The JVM will generate a file in the form of XML, and the LogFile option is optional and will be printed to
The format can be found in the JitWatch tool and analysis guide provided by Ben Evans.
Print the occurrence of inline, using the diagnostic options below, which also need to be explicitly unlocked.
How do I know the Code Cache usage status?
Many tools already provide specific statistics, such as JMC, JConsole, and so on, and I’ve described using NMT to monitor their usage.
Third, what tuning angles and tools are at our disposal as application developers?
Adjust the hotspot code threshold
I have described the default JIT threshold, which is 10000 for server mode and 1500 for client. The threshold size can also be tuned using the following parameters; At the same time, this parameter can also play a disguised role in reducing the preheating time.
Many people may have questions, since it is hot, is not to reach the threshold number sooner or later? This may not be true because the JVM will periodically decrement the value of the CompileThreshold so that the call counter will never reach the threshold. Another way to do this is to turn off the counter decrement.

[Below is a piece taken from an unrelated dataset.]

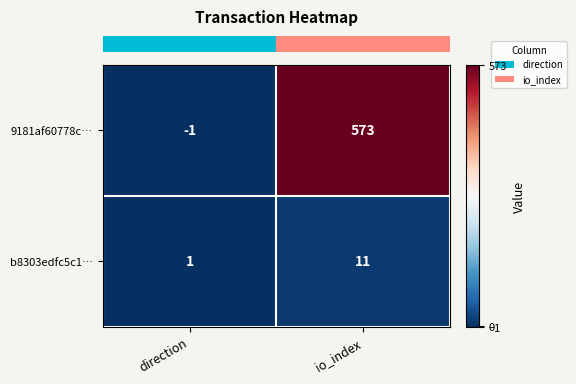

Reading left to right, what are all the values shown in this chart?

9181af60778c…: -1	573
b8303edfc5c1…: 1	11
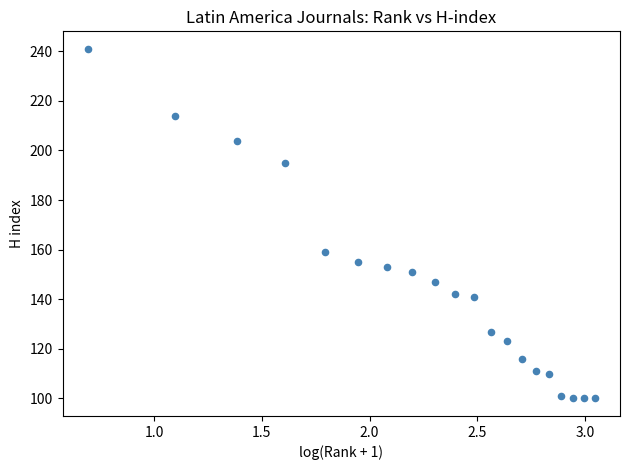

What Y value in the scatter plot is closest to 170?

159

If you are using the DEBUG version of the JDK, you can also experiment with the following parameters, but the production version does not support this option.
Adjust the Code Cache size
We know that JIT-compiled Code is stored in the Code Cache, but it is important to note that the Code Cache is limited in size and does not adjust dynamically. This means that if the Code Cache is too small, only a small percentage of Code may be JIT compiled, leaving the rest with no choice but to interpret execution. So, a potential tuning advantage is to adjust its size limit.
Of course, you can also adjust its initial size.
Note that in relatively recent versions of Java, because of Tiered Compilation, the space requirements of the Code Cache increased significantly, and the default size itself was increased.
Adjust the number of compiler threads, or select the appropriate compiler mode
The number of compiler threads for the JVM depends on the mode we choose. In client mode, there is only one compilation thread by default, and in Server mode, there are two by default. In the current most common hierarchical compilation mode, C1 and C2 are calculated based on the number of CPU cores. You can specify the number of threads to compile with the following argument.
In a robust multi-processor environment, increasing the number of compilation threads can make better use of CPU resources and make processes such as warm-up faster. However, the reverse can also cause compilation threads to scramble for too many resources, especially if the system is very busy. For example, if the system has multiple Java application instances deployed, then reducing the number of compilation threads may be considered.
In production practice, it has also been recommended to turn off hierarchical compilation on the server and use the Server compiler directly, which leads to a slightly slower warm-up, but may result in a small throughput gain for certain workloads.
Some other so-called “optimizations” with confusing relative boundaries
For example, reduce access to safe points. Strictly speaking, this happens much more frequently than during dynamic compilation, and you can diagnose the impact of security points with the following options.
Note that after the JDK 9 PrintGCApplicationStoppedTime has been removed, you need to use “- Xlog: safepoint” way to specify.
Many optimization phases can be associated with safety points, such as:
Scenarios such as reverse optimization may require safety points to be inserted during JIT.
Normal lock optimization phases may also occur, for example, where the skew lock is designed to avoid synchronization overhead when there is no contention, but when a contention does occur, removing the skew lock triggers a safety point, which is a heavy operation. Therefore, the value of skew locks is actually questioned in concurrent scenarios, and it is often explicitly recommended that skew locks be turned off.
Point attention, don’t get lost; Keep updating Java architecture related technology and hot news!!